To do. Those lines of the following listing which contain the string "Build" should be returned.

Data records.

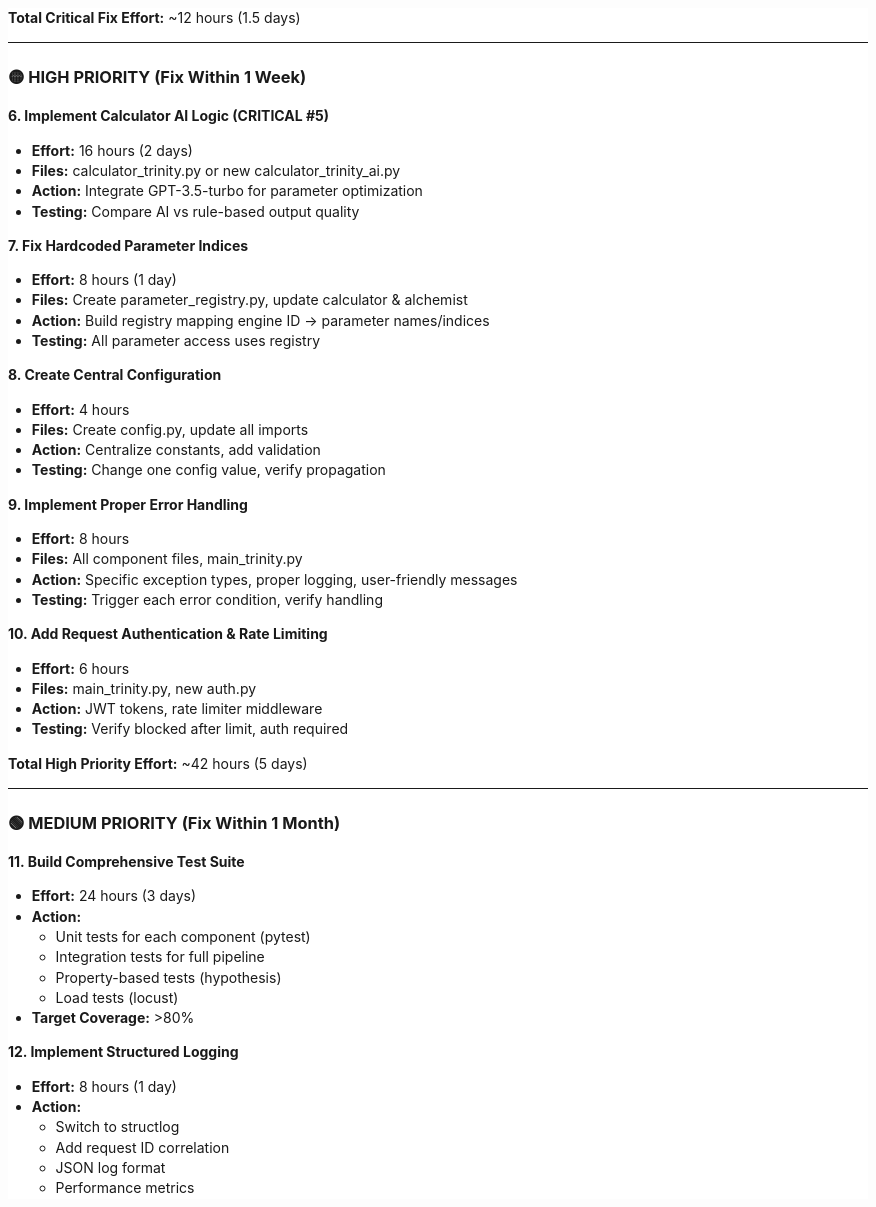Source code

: **Total Critical Fix Effort:** ~12 hours (1.5 days)

---

### 🟡 HIGH PRIORITY (Fix Within 1 Week)

**6. Implement Calculator AI Logic (CRITICAL #5)**
- **Effort:** 16 hours (2 days)
- **Files:** calculator_trinity.py or new calculator_trinity_ai.py
- **Action:** Integrate GPT-3.5-turbo for parameter optimization
- **Testing:** Compare AI vs rule-based output quality

**7. Fix Hardcoded Parameter Indices**
- **Effort:** 8 hours (1 day)
- **Files:** Create parameter_registry.py, update calculator & alchemist
- **Action:** Build registry mapping engine ID → parameter names/indices
- **Testing:** All parameter access uses registry

**8. Create Central Configuration**
- **Effort:** 4 hours
- **Files:** Create config.py, update all imports
- **Action:** Centralize constants, add validation
- **Testing:** Change one config value, verify propagation

**9. Implement Proper Error Handling**
- **Effort:** 8 hours
- **Files:** All component files, main_trinity.py
- **Action:** Specific exception types, proper logging, user-friendly messages
- **Testing:** Trigger each error condition, verify handling

**10. Add Request Authentication & Rate Limiting**
- **Effort:** 6 hours
- **Files:** main_trinity.py, new auth.py
- **Action:** JWT tokens, rate limiter middleware
- **Testing:** Verify blocked after limit, auth required

**Total High Priority Effort:** ~42 hours (5 days)

---

### 🟢 MEDIUM PRIORITY (Fix Within 1 Month)

**11. Build Comprehensive Test Suite**
- **Effort:** 24 hours (3 days)
- **Action:**
  - Unit tests for each component (pytest)
  - Integration tests for full pipeline
  - Property-based tests (hypothesis)
  - Load tests (locust)
- **Target Coverage:** >80%

**12. Implement Structured Logging**
- **Effort:** 8 hours (1 day)
- **Action:**
  - Switch to structlog
  - Add request ID correlation
  - JSON log format
  - Performance metrics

Task solution.
- **Action:** Build registry mapping engine ID → parameter names/indices
**11. Build Comprehensive Test Suite**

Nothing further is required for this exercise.